• _Yapılacaklar_
a. Yardım toplamayla ilgili metne göre şu soruları yanıtlayın:
(i) Depremler Kahramanmaraş'ın hangi ilçelerinde meydana geldi?
(ii) Dernekler Dairesi Başkanlığının Genelgesi hangi tarihi ve sayıyı taşıyor?
(iii) Kanun uyarınca kimler yardım toplayabilir?
b. Yardım toplamayla ilgili metni son cümlesinin ardından sürdürün.

• _Verilen Metin_
6 Şubat 2023 tarihinde Kahramanmaraş ilimizin Pazarcık ve Elbistan ilçelerinde meydana gelen depremler nedeniyle derin bir üzüntü duyuyoruz. Yaralarımızı sarmak için ülkece dayanışma içerisinde çalışıyoruz. Deprem felaketinden sonra başlatılan yardım kampanyaları bu çalışmaları maddi olarak destekleyen başlıca unsurlardan biri ve bu kampanyaların devamlılığı çok önemli. Zira bu büyük felaketten etkilenenlerin yardım ve destek ihtiyaçlarının bugünle sınırlı olmayacağı aşikâr. Yazımızda yardım faaliyetleriyle ilgili hukuki rejimi özetlemeye ve bu faaliyetlerin mevzuata uygunluğu bakımından dikkat edilmesi gereken bazı konulara açıklık getirmeye çalıştık. Yazımızın ülke olarak geçirdiğimiz bu zor günlerde ihtiyaç duyan herkese gerekli yardımın ulaşmasına katkı sağlamasını temenni ediyoruz.
Yardım toplanmasına, yardımların kullanılmasına ve denetlenmesine ilişkin usul ve esaslar 2860 sayılı Yardım Toplama Kanunu ile Yardım Toplama Esas ve Usulleri Hakkında Yönetmelik’te düzenlenmektedir. Bunların yanı sıra mevzuatta açık olarak düzenlenmeyen veya uygulamada tereddüte yol açan hususlara ilişkin açıklamalara T.C. İçişleri Bakanlığı Dernekler Dairesi Başkanlığının 07.04.2005 tarih ve 2005/38 sayılı Genelgesi’nde yer verilmiştir.
Kanun uyarınca kamu yararına uygun olarak, amaçlarını gerçekleştirmek, muhtaç kişilere yardım sağlamak ve kamu hizmetlerinden bir veya birkaçını gerçekleştirmek veya destek olmak üzere gerçek kişiler, dernekler, kurumlar, vakıflar, spor kulüpleri, gazete ve dergiler yardım toplayabilirler.

• _Verilen Kayıtlar_
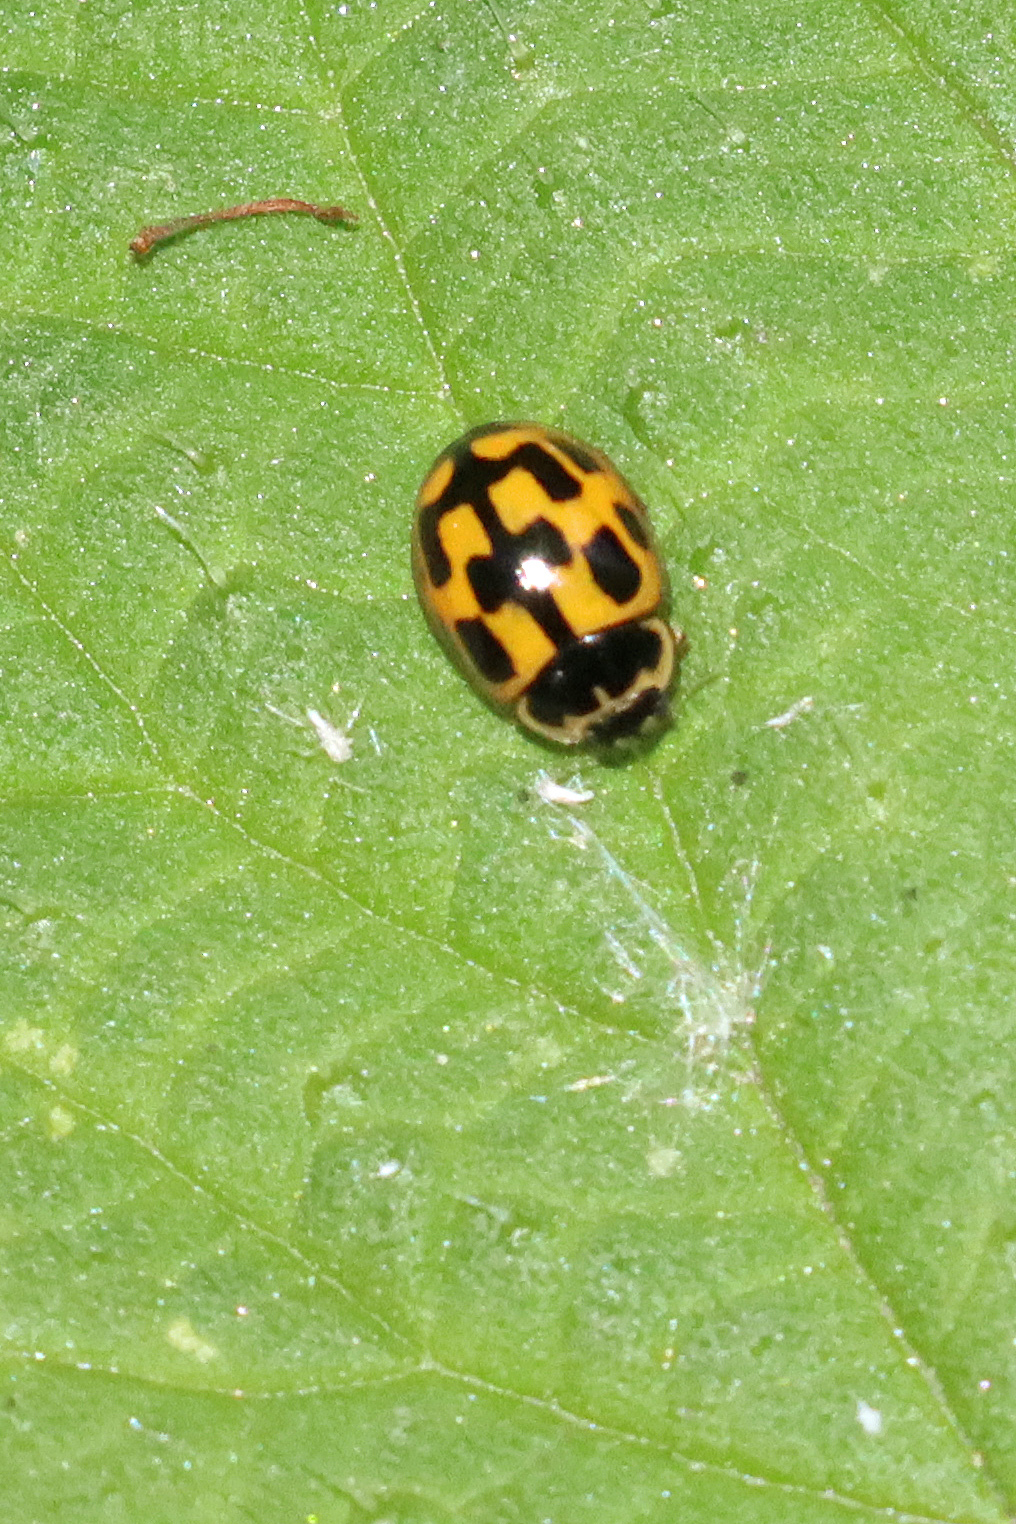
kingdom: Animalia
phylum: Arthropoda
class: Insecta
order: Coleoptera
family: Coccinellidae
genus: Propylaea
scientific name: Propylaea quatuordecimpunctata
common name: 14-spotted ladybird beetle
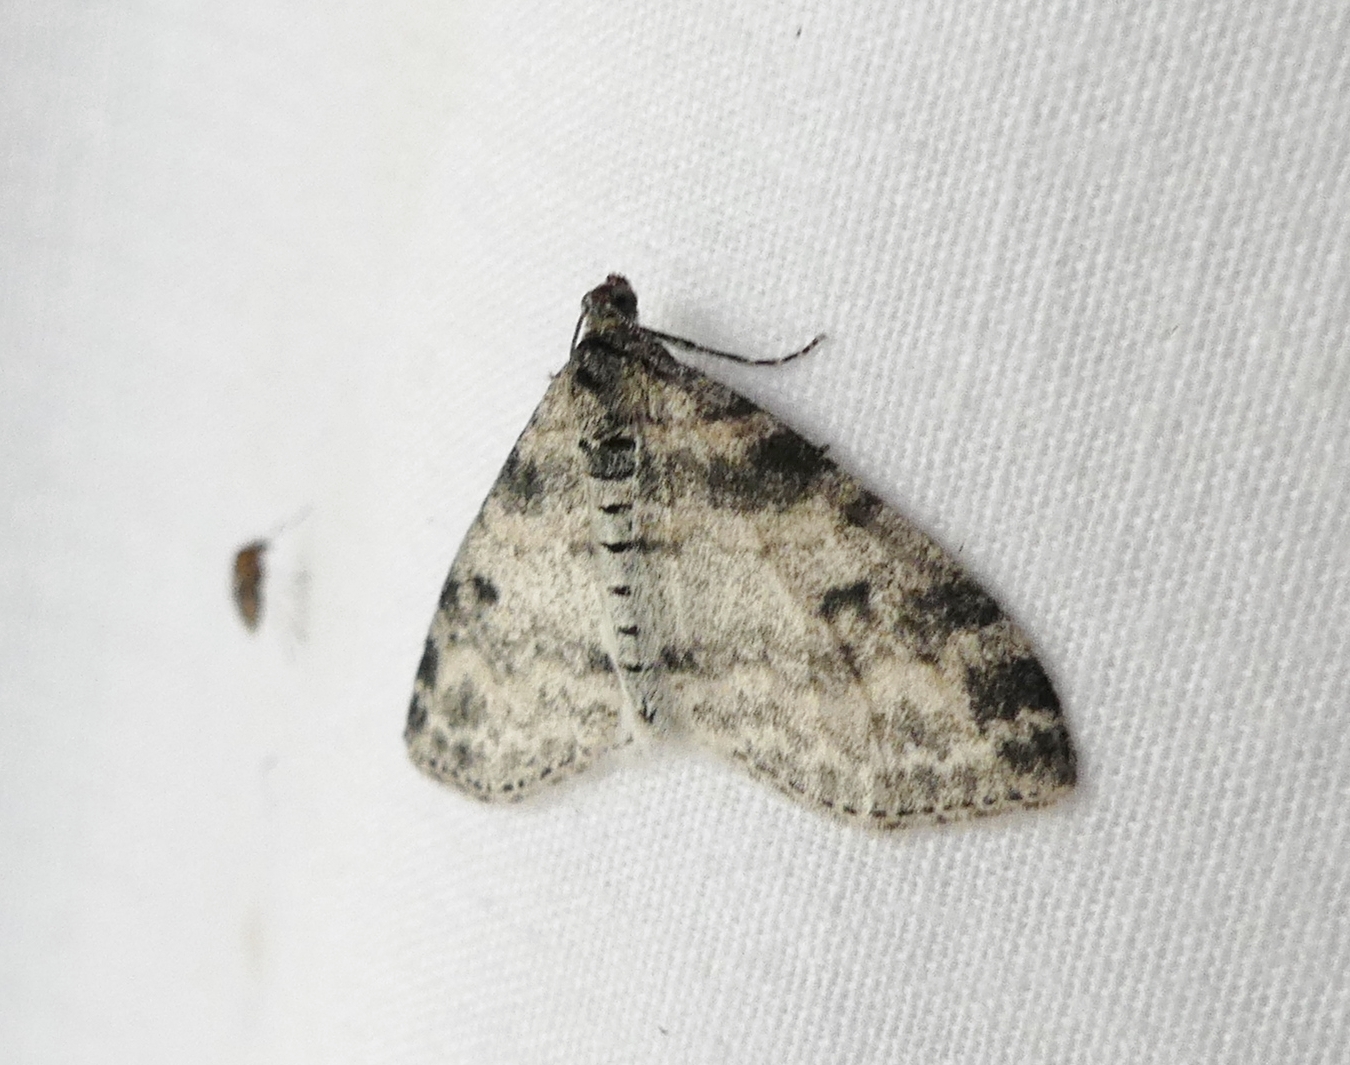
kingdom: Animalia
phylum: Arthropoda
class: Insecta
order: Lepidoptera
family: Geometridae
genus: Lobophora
--
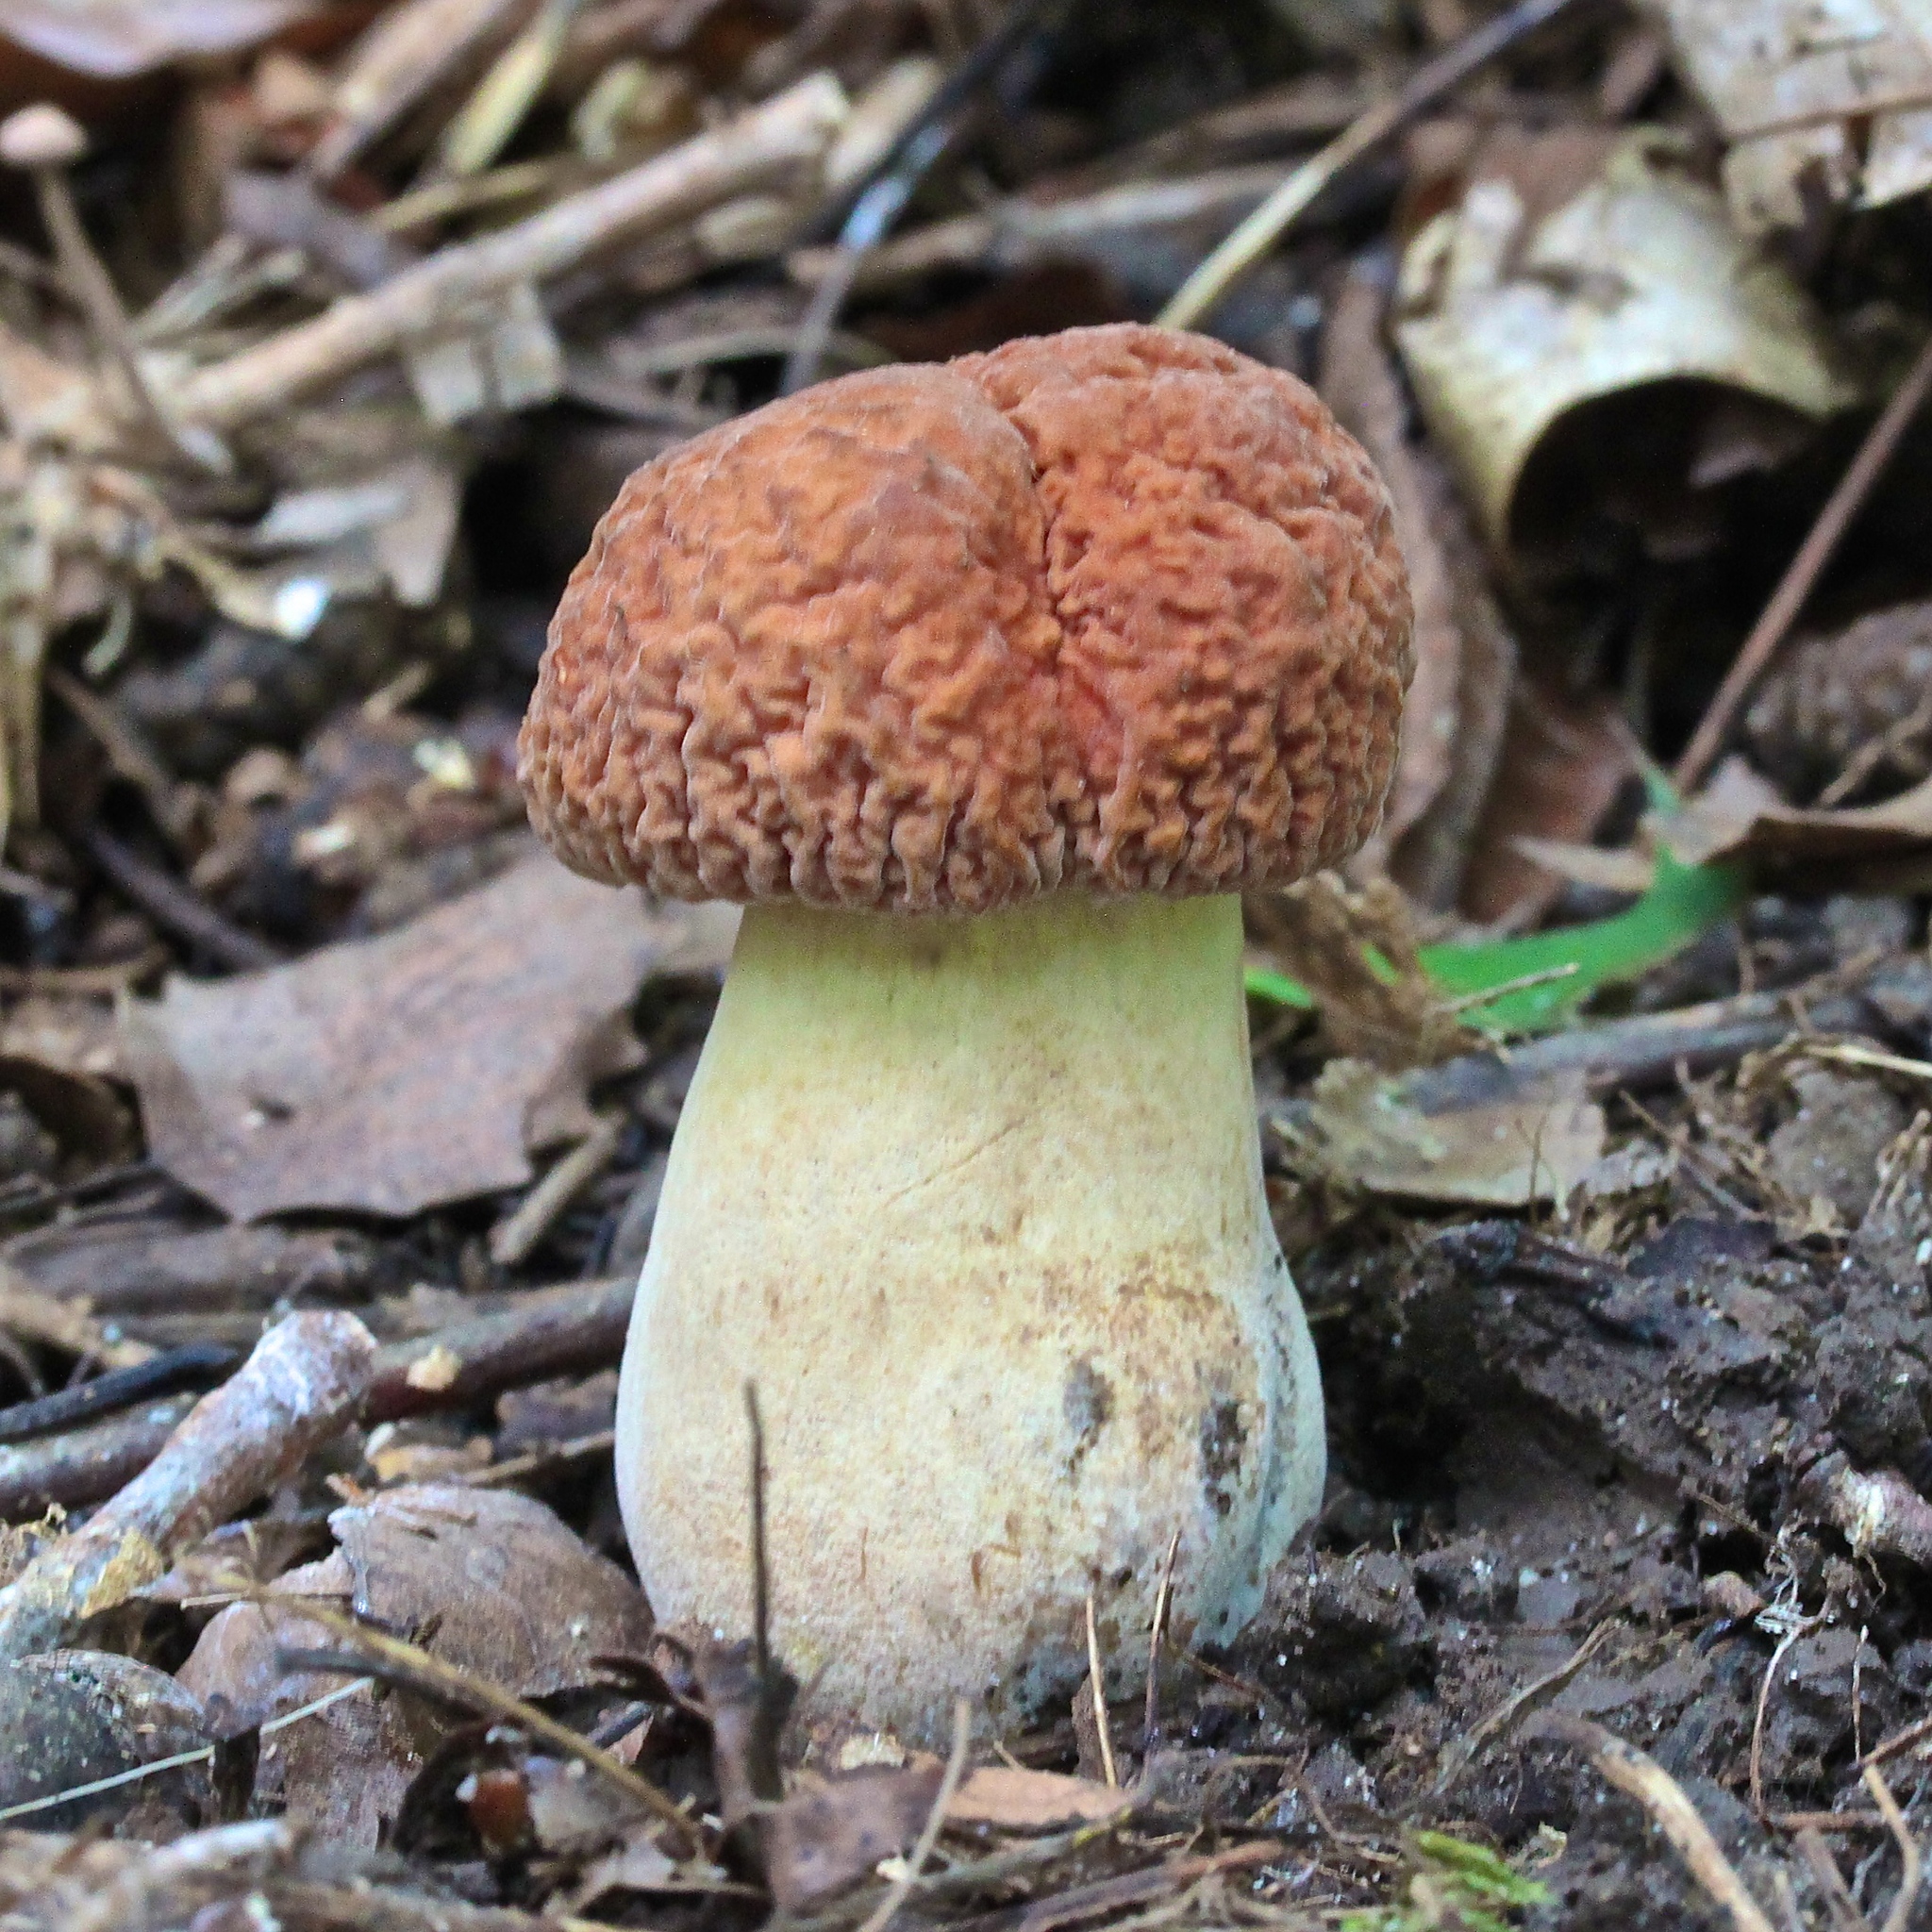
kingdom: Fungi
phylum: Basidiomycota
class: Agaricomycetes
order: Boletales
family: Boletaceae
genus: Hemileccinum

• _Görev Yanıtları_
a.
(i) Pazarcık ve Elbistan ilçelerinde.
(ii) 07.04.2005 tarihini ve 2005/38 sayısını.
(iii) Gerçek kişiler, dernekler, kurumlar, vakıflar, spor kulüpleri, gazete ve dergiler.

b.
Kişiler ve kuruluşlar yardım toplamak için, Yönetmelik’te belirtilen başvuru formu ile yetkili makamlardan izin almak zorundadır. İzin, yardım toplama faaliyeti (i) bir ilin birden fazla ilçesini kapsıyorsa o ilin valisinden, (ii) bir ilçenin sınırları içinde ise o ilçenin kaymakamından, (iii) birden fazla ili kapsıyorsa faaliyeti gerçekleştirecek olanların yerleşim yerinin bulunduğu ilin valisinden alınır. İzin süresi en fazla bir yıldır ve ancak haklı sebeplerin bulunması halinde bir yılı geçmemek üzere uzatılabilir. Mevzuatta haklı sebepten ne anlaşılması gerektiği düzenlenmemiş olup, bu konuda takdir süre uzatım başvurusunu değerlendirecek makama aittir.
Kamu yararına çalışan bazı dernek ve vakıflar izin almadan yardım toplama hakkına sahiptir. Hangi dernek ve vakıfların izin almadan yardım toplayabilecekleri, Cumhurbaşkanınca belirlenip ilan edilmektedir. Bu dernek ve vakıfların güncel listesine bu linkten erişebilirsiniz.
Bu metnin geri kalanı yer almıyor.